What the task asks: Reproduce the stretch from "Platba a dodání" through "Skleněné panely do kuchyně", replacing "fotografie" with "snímky" and leaving everything else unchanged.

(Dataset items)
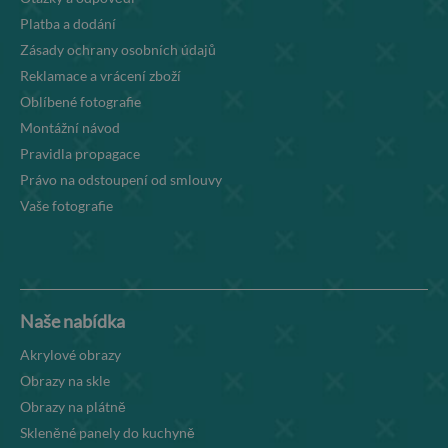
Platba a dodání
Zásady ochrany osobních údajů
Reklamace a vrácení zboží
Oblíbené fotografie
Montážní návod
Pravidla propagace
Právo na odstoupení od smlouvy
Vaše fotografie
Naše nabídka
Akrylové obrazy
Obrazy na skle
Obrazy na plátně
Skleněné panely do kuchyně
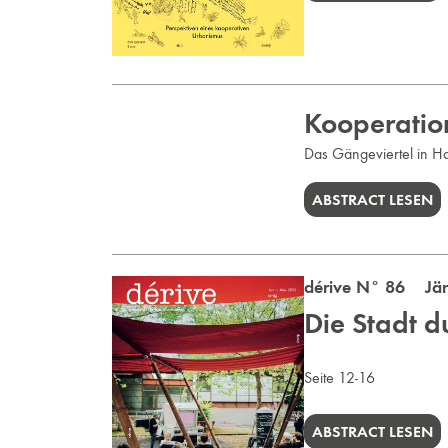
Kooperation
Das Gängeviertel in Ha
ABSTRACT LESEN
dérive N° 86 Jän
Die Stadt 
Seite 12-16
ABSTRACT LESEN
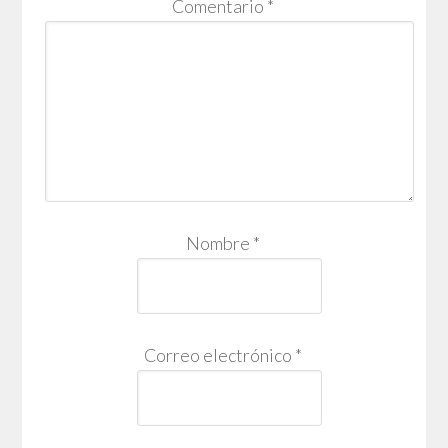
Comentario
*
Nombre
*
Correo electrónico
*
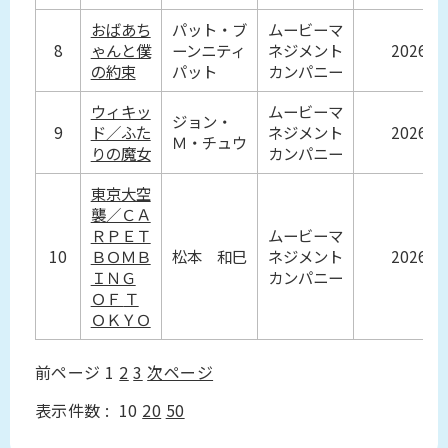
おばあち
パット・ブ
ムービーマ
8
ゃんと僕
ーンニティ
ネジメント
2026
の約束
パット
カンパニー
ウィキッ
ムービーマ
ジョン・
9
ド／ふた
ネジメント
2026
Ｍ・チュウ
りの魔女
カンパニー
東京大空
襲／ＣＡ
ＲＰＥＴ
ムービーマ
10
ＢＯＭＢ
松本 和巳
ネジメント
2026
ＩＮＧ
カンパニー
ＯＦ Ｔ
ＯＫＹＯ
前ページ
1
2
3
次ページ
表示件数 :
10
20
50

* * *

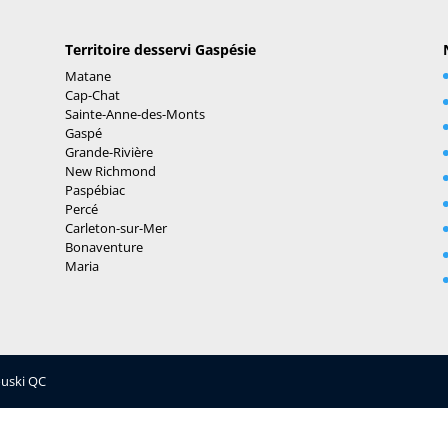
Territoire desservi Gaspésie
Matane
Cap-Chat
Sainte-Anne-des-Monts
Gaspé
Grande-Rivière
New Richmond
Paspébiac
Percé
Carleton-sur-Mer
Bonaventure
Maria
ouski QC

Answer:
Platba a dodání
Zásady ochrany osobních údajů
Reklamace a vrácení zboží
Oblíbené snímky
Montážní návod
Pravidla propagace
Právo na odstoupení od smlouvy
Vaše snímky
Naše nabídka
Akrylové obrazy
Obrazy na skle
Obrazy na plátně
Skleněné panely do kuchyně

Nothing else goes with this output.